1048. Ces sentiments intérieurs se manifestent par des actes extérieurs, qui ont d'autant plus de valeur que les actes intérieurs, dont ils sont l'expression, sont plus parfaits. 1) Le principal de ces actes est incontestablement le sacrifice, acte extérieur et social par lequel le prêtre offre à Dieu, au nom de l'Eglise, une victime immolée, pour reconnaître son souverain domaine, réparer l'offense faite à sa majesté et entrer en communion avec lui. Il n'y a, dans la Loi nouvelle, qu'un sacrifice, celui de la messe, qui, en renouvelant le sacrifice du Calvaire, rend à Dieu des hommages infinis et obtient pour les hommes toutes les grâces dont ils ont besoin. Nous avons indiqué plus haut ses effets et les dispositions nécessaires pour en bien profiter, n° 271-276. 2) A cet acte principal s'ajoutent : les prières publiques offertes, au nom de l'Eglise, par ses représentants, en particulier l'office divin, les bénédictions du Saint Sacrement ; les prières vocales privées ; les serments et les vœux faits avec discrétion, en l'honneur de Dieu, et entourés de toutes les conditions décrites dans les traités de Théologie morale ; les actes surnaturels extérieurs faits pour la gloire de Dieu, et qui, selon l'expression de S. Pierre, sont des sacrifices spirituels, agréables à Dieu : « offerre spirituales hostias, acceptabiles Deo » (I Petr., II, 5).
De là on peut conclure que la vertu de religion est la plus excellente des vertus morales, parce que, en nous faisant pratiquer le culte divin, elle nous rapproche de Dieu plus que ne le font les autres vertus.

________________________________________

### Consigne 1
Veuillez dire si chacune de ces affirmations est conforme au texte, en répondant par oui ou par non et en citant mot pour mot le passage qui tranche : (a) il n'existe dans la Loi nouvelle qu'un seul sacrifice, celui de la messe ; (b) les prières vocales privées sont le principal des actes extérieurs ; (c) la vertu de religion est la plus excellente des vertus morales.
### Consigne 2
D'après le texte, au nom de qui le prêtre offre-t-il à Dieu la victime immolée ?
Appuyez-vous uniquement sur le texte.

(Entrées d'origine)
________________________________________

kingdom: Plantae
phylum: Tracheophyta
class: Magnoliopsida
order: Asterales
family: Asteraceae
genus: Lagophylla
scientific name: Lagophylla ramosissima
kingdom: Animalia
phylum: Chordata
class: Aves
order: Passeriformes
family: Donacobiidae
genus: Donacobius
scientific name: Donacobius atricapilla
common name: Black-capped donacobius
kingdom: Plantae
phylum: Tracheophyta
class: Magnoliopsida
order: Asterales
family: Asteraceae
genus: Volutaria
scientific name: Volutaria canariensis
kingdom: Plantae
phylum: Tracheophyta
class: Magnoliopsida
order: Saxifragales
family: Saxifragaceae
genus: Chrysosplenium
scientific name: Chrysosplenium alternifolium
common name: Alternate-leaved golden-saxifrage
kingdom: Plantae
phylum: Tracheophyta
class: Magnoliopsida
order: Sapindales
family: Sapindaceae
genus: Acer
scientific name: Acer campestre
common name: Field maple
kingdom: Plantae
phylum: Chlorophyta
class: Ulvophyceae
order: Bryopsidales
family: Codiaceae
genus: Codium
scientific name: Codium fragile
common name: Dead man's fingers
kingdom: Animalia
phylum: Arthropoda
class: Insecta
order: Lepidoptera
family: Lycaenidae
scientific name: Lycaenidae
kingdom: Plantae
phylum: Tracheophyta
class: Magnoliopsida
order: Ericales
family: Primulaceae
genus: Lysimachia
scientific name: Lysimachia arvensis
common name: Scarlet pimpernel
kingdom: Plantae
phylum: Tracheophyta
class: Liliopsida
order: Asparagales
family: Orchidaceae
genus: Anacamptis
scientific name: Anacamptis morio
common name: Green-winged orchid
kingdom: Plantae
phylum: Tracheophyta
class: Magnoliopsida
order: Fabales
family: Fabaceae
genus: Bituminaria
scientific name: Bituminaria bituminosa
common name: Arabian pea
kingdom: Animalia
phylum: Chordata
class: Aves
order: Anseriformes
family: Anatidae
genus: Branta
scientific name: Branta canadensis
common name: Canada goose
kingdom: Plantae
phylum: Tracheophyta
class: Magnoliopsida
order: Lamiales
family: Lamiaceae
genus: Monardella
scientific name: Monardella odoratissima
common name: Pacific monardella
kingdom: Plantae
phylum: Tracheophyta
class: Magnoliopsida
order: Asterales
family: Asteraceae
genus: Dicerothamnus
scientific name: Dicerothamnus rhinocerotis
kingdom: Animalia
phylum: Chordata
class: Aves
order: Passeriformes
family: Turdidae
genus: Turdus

________________________________________

### Réponse attendue 1
(a) Oui : « Il n'y a, dans la Loi nouvelle, qu'un sacrifice, celui de la messe ».
(b) Non : « Le principal de ces actes est incontestablement le sacrifice ».
(c) Oui : « la vertu de religion est la plus excellente des vertus morales ».

### Réponse attendue 2
Au nom de l'Église.